現在利用しているメルマガサービスと、できる限り互換性を保った API を構築しました。
これによって、MODD 側ではコードを修正せず、設定ファイルを書き換えるだけで、SendGrid に繋ぐことができるようになりました。

SendGrid Client

SendGrid の API を呼び出すクライアントです。
この部分は、システム内の他の部分に依存しないように作っています。

IMailServiceProvider

将来的に、SendGrid 以外のサービスを利用したくなるかもしれません。
そのような場合でも、互換レイヤー部分を修正しなくても済むように定義したインターフェイスです。
将来的には、他のアプリケーションから、互換レイヤーを経由せず、直接この層を呼び出すことも想定しています。

SendGrid Adapter

IMailServiceProvider を実装するクラスです。
SendGrid Client は独立性を保つために、IMailServiceProvider を実装していないので、間を取り持つためにこのような層を設けています。

SendGrid Webhook

SendGrid からの通知を受け取るための Web エンドポイントです。
受信したデータは一旦キューイングされ、SendGrid Adapter で処理されるようになっています。

認証

SendGrid API の認証には 2 つの方法があります。
API Keys と Basic 認証です。
API Keys は、あらかじめ登録しておいたキーを利用する方法です、
権限を制限できたり、万一キーが漏洩した場合でも無効化すれば被害の拡大を防げますので、API Keys の利用が望ましいと言えるでしょう。

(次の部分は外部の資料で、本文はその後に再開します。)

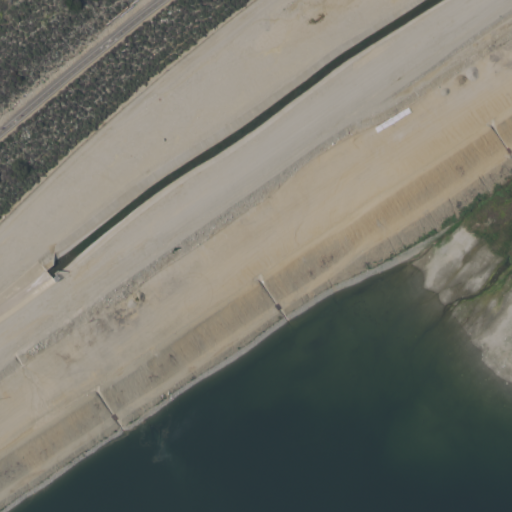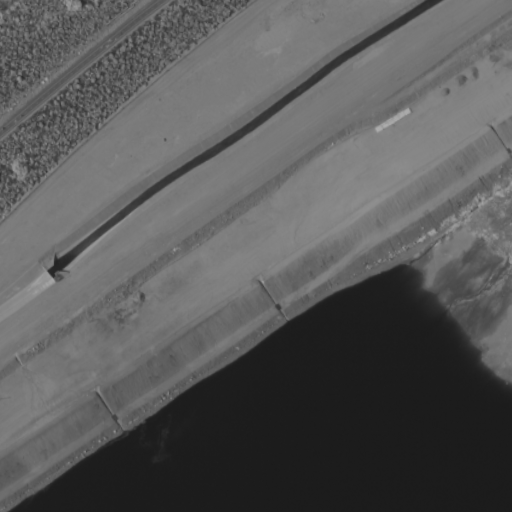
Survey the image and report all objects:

いずれの認証方法を使うにせよ、.NET で HttpClient 等で利用する場合は注意が必要です。
HttpClient(の中で使われている HttpWebRequest)は、

  1. まず認証なしでリクエストを行い
  2. 401 Unaurhorized のレスポンスを見て、使用する認証方式を決定する

という処理をしていると思われます(HttpClientHandler や HttpWebRequest では、Credentials プロパティでユーザー名とパスワードは指定できますが、認証方式は指定できません)。
しかし、SendGrid の API は、401 Unauthorized レスポンスを返す際に、利用できる認証方式を示す WWW-Authenticate ヘッダーをつけません。*1
そのため、Credentials プロパティが使えませんので、自分で Authorization ヘッダーをつけてやらなければいけません。
こんな感じです。

var client = new HttpClient();
client.DefaultRequestHeaders.Authorization = new AuthenticationHeaderValue("Bearer", "<api key>");

一旦まとめ

次回は SendGrid API を使っていきます。

*1:GitHub の API もそうなんですよね。最近の流行りなんでしょうか。RFC では必須とされているのに……。